Harry Stokes's gender became the subject of gossip and ridicule around Manchester. Ballads were composed about him and sung in the streets. There is some evidence that the ballads told the tale of an ill-fated, one-day marriage to a barmaid called Betsy. On the wedding day Harry managed to play the part of a groom well enough, but on the wedding night there was a terrible row and he was charged with assault and sentenced to two months in jail. At his court hearing Betsy declared that she wouldn't live with her husband because he was really a woman. However, the details of these ballads may actually be about a James Allen, another 'female husband'

==1839 – 1859==

After separating from his first wife, Harry set up home with a widow called Francis Collins, a woman who had worked as a barmaid in his local beerhouse. The couple moved to Salford for two years and then in 1840 they established a beerhouse at numbers 3 – 5 Quay Street, Manchester. John Heaton who was Francis's son from her first marriage was later reported as saying that he "always regarded Harry as his stepfather, and his mother assumed the name of Stokes and passed as his wife." In the United Kingdom Census 1841 Harry Stokes and Francis Stokes are registered as living on Quay Street.

In the 1841 Pigot & Slater's trade directory Francis Collins is listed as a beer retailer at 3 Quay Street, whereas Harry is listed in the 1843 edition. By 1846 Harry and Francis had moved to a beerhouse at 22 Camp Street called the Pilgrims Rest which was registered in the name of Francis's son John Heaton. By 1852 Harry, Francis and John had moved their beerhouse to 28 Camp Street.

Harry is listed in the 1855 and 1856 Slater's trade directories as a bricklayer at 28 Camp Street.

Around 1856 Harry moved to 11 Richmond Street Salford with Francis and John Heaton.

==Death inquest==

On 15 October 1859, a body was found in the River Irwell at Mode Wheel, bolt upright in the water with a top hat still jammed firmly on his head. The corpse was taken to the Swann Inn, Pendlebury where an inquest was held. A juror recognised the body as that of Harry Stokes, advising that he was "not a man but a woman". Harry's body was inspected by two women who confirmed it was that of a woman.

The inquest into Harry's death was reported in the local press, with headlines such as 'A WOMAN PASSING AS A MAN FOR FORTY YEARS' – the Manchester Examiner; and 'HARRY STOKES THE MAN WOMAN' – The Salford weekly News. The stories were reprinted in papers across the country.

The inquest verdict was 'Found drowned – supposed suicide'. Harry's death was entered in the General Register Office under the name Harriett Stokes,. While there is evidence the local community used the name Harriet to refer to Harry Stokes, there is no evidence that he ever confirmed his birth name to be Harriet.

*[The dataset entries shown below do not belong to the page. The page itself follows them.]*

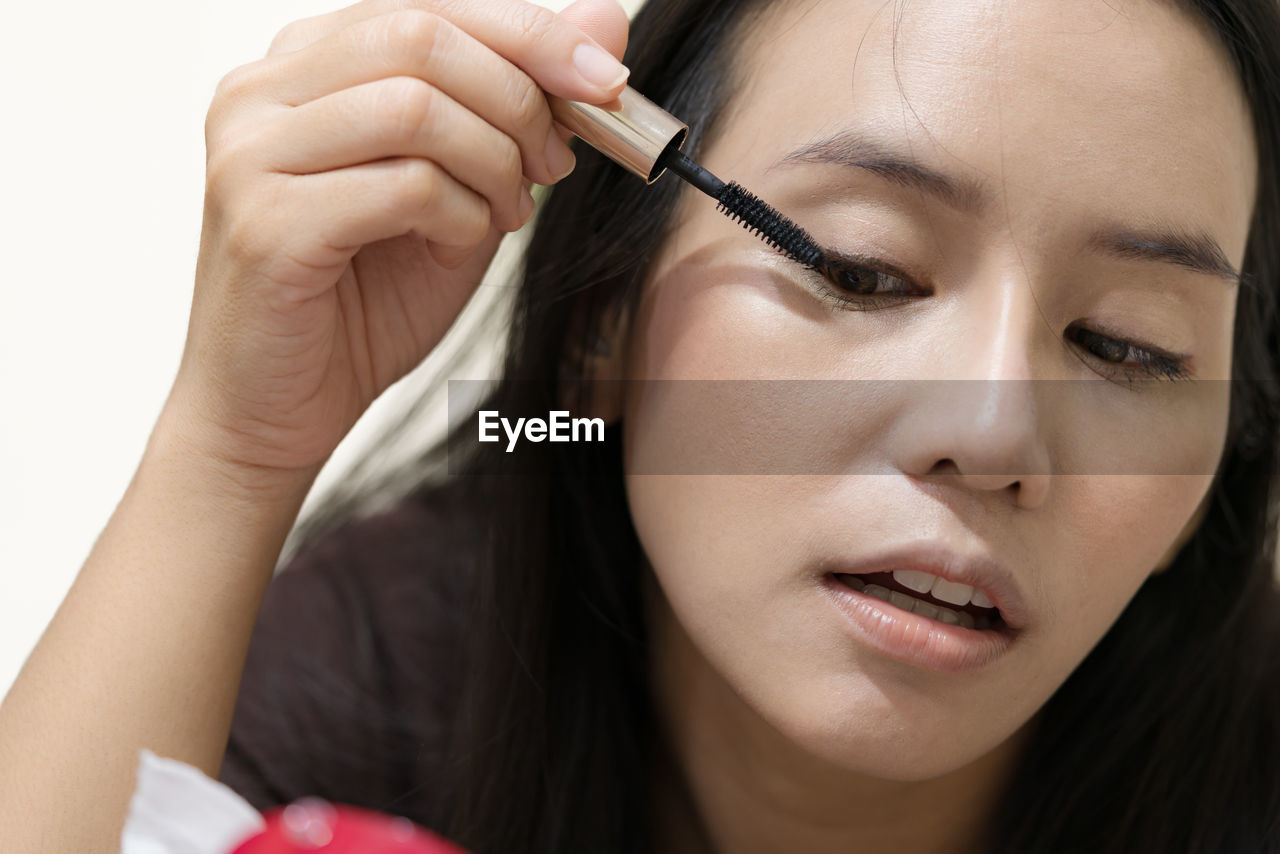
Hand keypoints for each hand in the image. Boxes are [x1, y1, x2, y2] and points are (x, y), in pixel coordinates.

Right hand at [171, 0, 630, 477]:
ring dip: (493, 164)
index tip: (607, 82)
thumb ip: (520, 105)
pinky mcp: (264, 224)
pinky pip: (403, 185)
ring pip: (415, 105)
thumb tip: (605, 21)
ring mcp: (251, 153)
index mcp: (303, 65)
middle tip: (555, 164)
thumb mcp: (463, 188)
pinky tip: (458, 247)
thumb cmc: (364, 301)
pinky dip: (461, 216)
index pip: (429, 5)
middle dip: (520, 99)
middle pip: (422, 36)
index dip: (532, 34)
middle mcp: (261, 92)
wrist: (280, 409)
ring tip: (504, 215)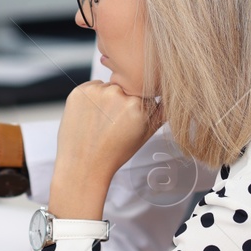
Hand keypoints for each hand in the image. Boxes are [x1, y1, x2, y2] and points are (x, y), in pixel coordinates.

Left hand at [50, 80, 161, 219]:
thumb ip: (160, 114)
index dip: (137, 107)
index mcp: (137, 106)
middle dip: (122, 100)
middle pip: (126, 87)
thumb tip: (170, 98)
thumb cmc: (114, 153)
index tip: (129, 119)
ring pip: (109, 86)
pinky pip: (92, 87)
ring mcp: (97, 92)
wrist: (84, 164)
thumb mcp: (144, 135)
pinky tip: (90, 116)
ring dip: (107, 98)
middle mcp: (118, 95)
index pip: (144, 94)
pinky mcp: (80, 91)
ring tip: (101, 121)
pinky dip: (92, 98)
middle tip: (113, 122)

News reports on Harry Stokes' death inquest appear to show that his gender variance was generally known and accepted by the working class community he was part of. The Manchester Examiner reported: "Harriet Taylor, who lives in the neighbourhood, said she knew Stokes well. He was a bricksetter. The proper name was Harriet Stokes, but he went by the name of Harry Stokes. Some years ago Stokes married a woman in Manchester. They lived together as man and wife, and kept a beershop in Quay Street, Manchester. Several of the jury recollected the case, and that ballads were composed and sung in the streets on its being known that the supposed man was a woman".

==Legacy==

Harry Stokes's life was dramatised in a play by Abi Hynes commissioned by the UK's LGBT History Month entitled 'Mister Stokes - The Man-Woman of Manchester'. The play was performed at the People's History Museum in February 2016 as part of their celebrations of LGBT History Month.

Since 2016 Harry Stokes has featured in an LGBT+ history trail within the main galleries of People's History Museum.

In 2018, BBC Sounds released Ballad of Harry Stokes, a podcast exploring Stokes's life. Narrated by actress Annie Wallace, and featuring a ballad by theatre maker Krishna Istha, the podcast was part of the Gaychester series exploring the LGBT+ history of Manchester.

In 2019 Stokes's work as a special constable was featured in an exhibit on specials at Greater Manchester Police Museum.